Stratoz and I took a trip to the Philadelphia Art Museum, and saw the Dancing around the Bride exhibit, about 4 artists who enjoyed working with each other, inspiring each other and playing with their art forms of music, dance and visual art.  I was intrigued by the room of art inspired by chess, and the John Cage work made of bits of music notation in a light-dark chess pattern.  Reading the tag, I discovered that for many years the general assumption was that the music was not “playable” but purely visual, but pianist Margaret Leng Tan transcribed it into a score.  She deciphered the original scraps of paper, like making an aural collage, or cryptography of assumptions.

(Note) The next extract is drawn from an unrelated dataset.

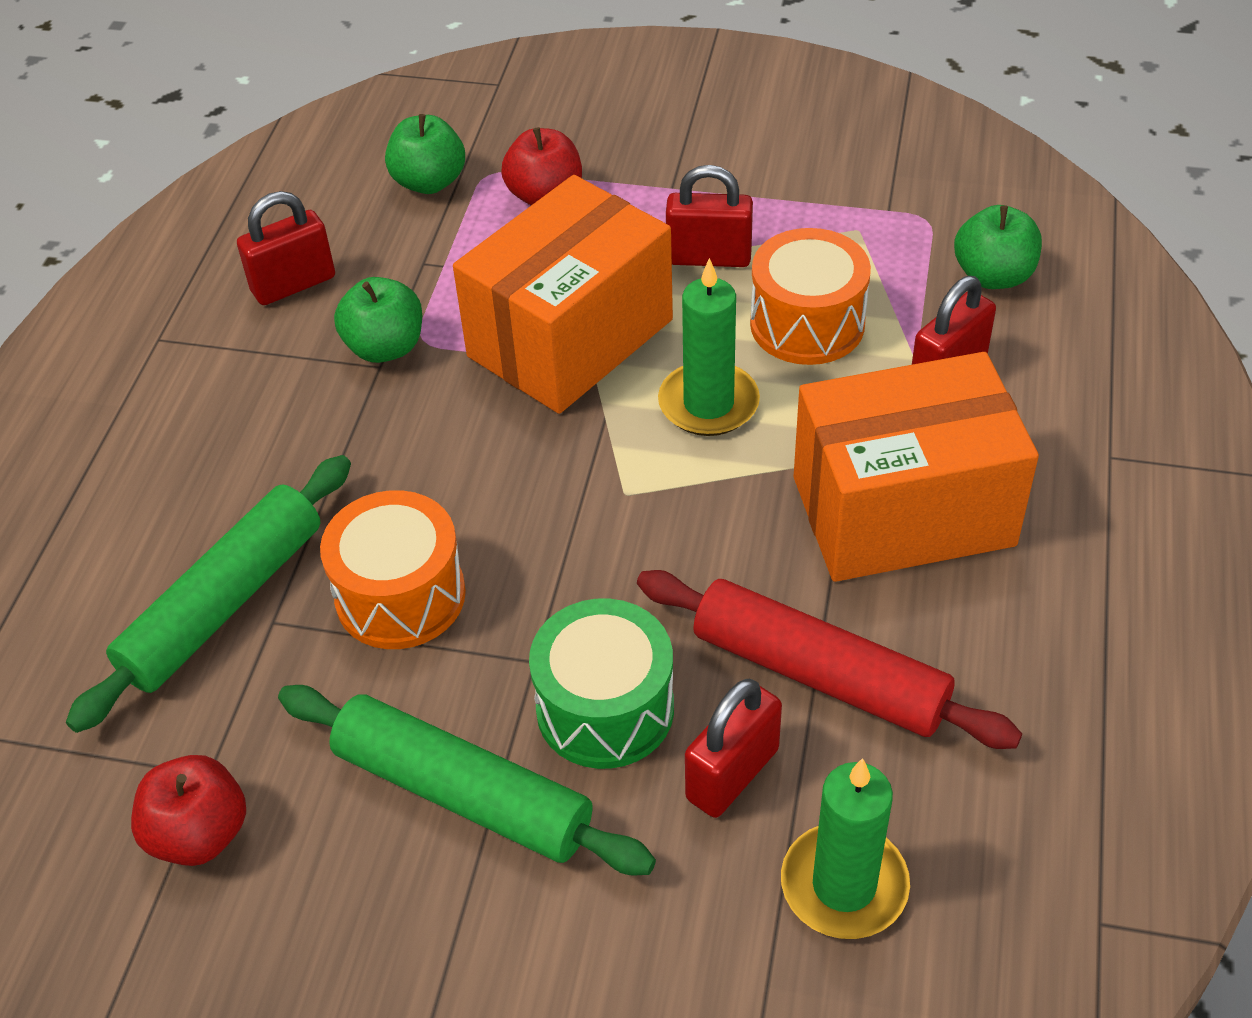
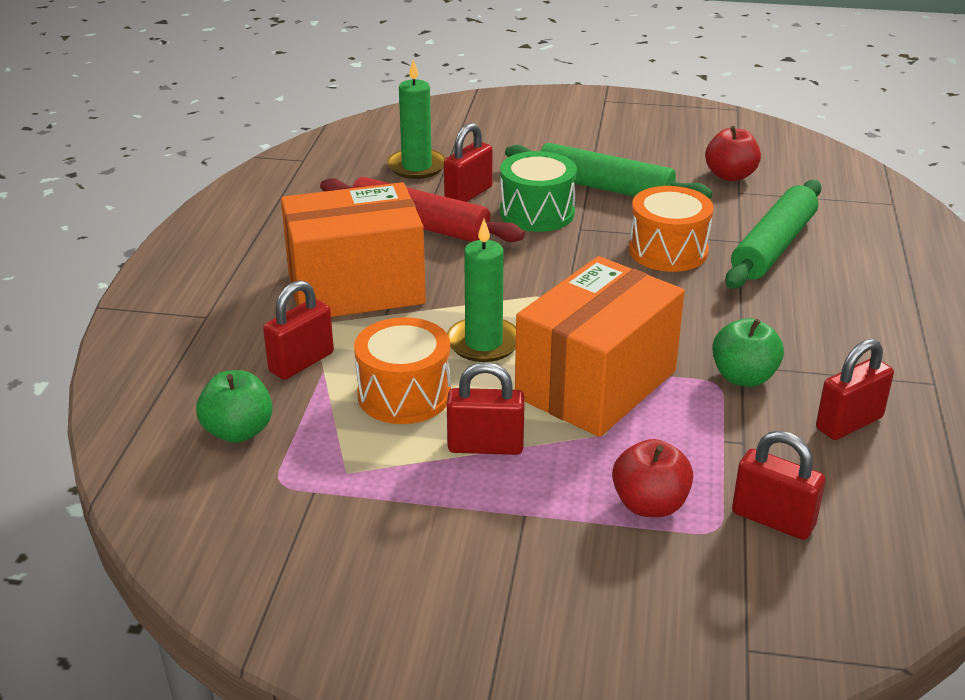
camera: 175 degrees right, 15 degrees down
(429, 182) = (773, 519): green apple -> red padlock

Margaret Leng Tan is originally from Singapore and came to the Juilliard School in her teens and was the first woman to earn a doctorate there in 1971.  She collaborated with John Cage for many years, as well as becoming rapt with toy pianos, and transforms them into full musical expression.  I remember the toy piano I had as a child, in a vivid blue, and how it was within my grasp, the right size for my reach.  Here is a video of her playing Eleanor Rigby by the Beatles on a toy piano:

Margaret Leng Tan’s Website


  1. mary aalgaard says:

    That is so cool. Loved the video, too. It looks like she’s sitting on the tiny stool. It’s great to learn about artists inspiring each other.

  2. Dear Margaret,
    Thanks for this lovely post. Alas, I think you missed my live performance in the auditorium that Sunday afternoon of Cage’s Sonatas&interludes.
    There was a nice write-up in the Philly Inquirer today:

    I am glad you got to enjoy the Bride. DId you hear my ghost playing on the piano just outside the exhibition, by the marquee?
    Happy holidays and remember to celebrate The Feast of the Invincible Sun on the Solstice!

    • Dear Margaret,
      What a pleasure to receive your comment on my post! Yes, sadly, I didn’t realize there was a live performance happening, but I did hear your ghostly playing by the marquee. And I was glad to be introduced to your work. The Feast of the Invincible Sun sounds like a worthy celebration. M.